Find the maximum of the $f=\sum_{i=1}^{n}\left(\binom{a_{i}}{2}\cdot\sum_{j
Let $a_{1},a_{2},\ldots,a_{n}$ be integers, such that $a_{i}\ge 0$ for $i=1,2,\cdots,n$, and such that $\sum_{i=1}^{n}a_{i}=120$. Find the maximum value of
  $$F=\sum_{i=1}^{n}\left(\binom{a_{i}}{2}\cdot\sum_{j<k,j,k\neq i}a_{j}a_{k}\right).$$
I tried the following: when $n\mid120$, taking all of the $a_i$ to be equal, then 
$$F=n\binom{120/n}{2}\binom{n-1}{2}\left(\dfrac{120}{n}\right)^2=\dfrac{120^3(120-n)(n-1)(n-2)}{4n^3}.$$
If $n\le 6$, then it's clear that $n=5$ gives the maximum value, which turns out to be $4769280$. But I can't prove this is actually the maximum value.
 A: First off, $a_i\choose2$ is only well defined when $a_i\geq2$. So I will run with that assumption for the rest of this answer.
Suppose $2<a_1\leq a_2$. Let $F$ be defined as you've defined it, and let $F'$ be defined on $a_1-1, a_2+1,\ldots,a_n$ in the same way. We seek to show that $F'\leq F$. If we succeed, we've shown that to maximize $F$, all of the $a_i$ should be as close to equal as possible.
Now, we want to see the differences between $F$ and $F'$. Note that for $i>2$, the only differences in the term are in the inner summation, as $a_i\choose2$ doesn't change.
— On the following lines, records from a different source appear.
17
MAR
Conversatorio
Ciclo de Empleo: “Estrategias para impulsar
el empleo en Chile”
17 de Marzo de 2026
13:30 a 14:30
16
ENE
In the inner summation, we note that for all $a_j$ where $j\neq1,2,i$, $(a_1-1)a_j+(a_2+1)a_j=a_1a_j+a_2a_j$. So, the only term that changes in the inner summation is $v_F=a_1a_2$ in $F$, and $v_{F'}=(a_1-1)(a_2+1)=a_1a_2-a_2+a_1-1$ in $F'$. Since $a_1\leq a_2$, $v_{F'}<v_F$. In particular, this means that for each term $j$ in the main summation that isn't $1$ or $2$, the $F'$ term is at least $a_j\choose2$ less than the $F$ term.
Now, we consider the terms $1$ and $2$. In the inner summation for $1$, note that in $F'$, we have $(a_2+1)\cdot a_j=a_2a_j+a_j$ for every $j\neq2$ while in $F$, we have $a_2a_j$ as the corresponding term. All other terms in the inner summation are clearly the same in both $F$ and $F'$. 
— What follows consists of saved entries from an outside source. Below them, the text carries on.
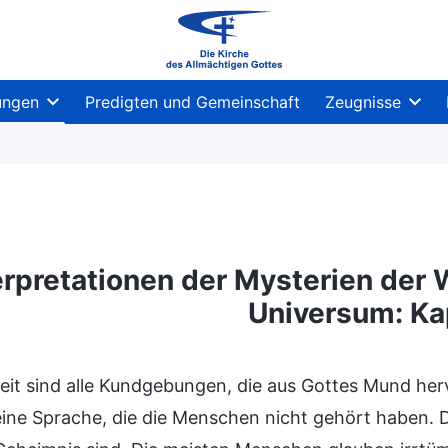
ungen
Predigten und Gemeinschaft
Zeugnisse
erpretationen der Mysterien der
Universum: Kap
eit sind alle Kundgebungen, die aus Gottes Mund h
 eine Sprache, die die Menschen nicht gehört haben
So, for the first term, $F'$ is at most ${a_1\choose2}\cdot\sum\limits_{i=3}^n a_i$ greater than $F$ (Since $F$ multiplies the inner summation by $a_1\choose2$ and $F'$ multiplies it by $a_1-1\choose2$, the difference is actually less than this, but it doesn't matter here).
The corresponding analysis on term $2$ tells us that $F'$ is at least ${a_2\choose2}\cdot\sum\limits_{i=3}^n a_i$ less than $F$ in this term. As ${a_2\choose2}\geq{a_1\choose2}$, our proof is complete.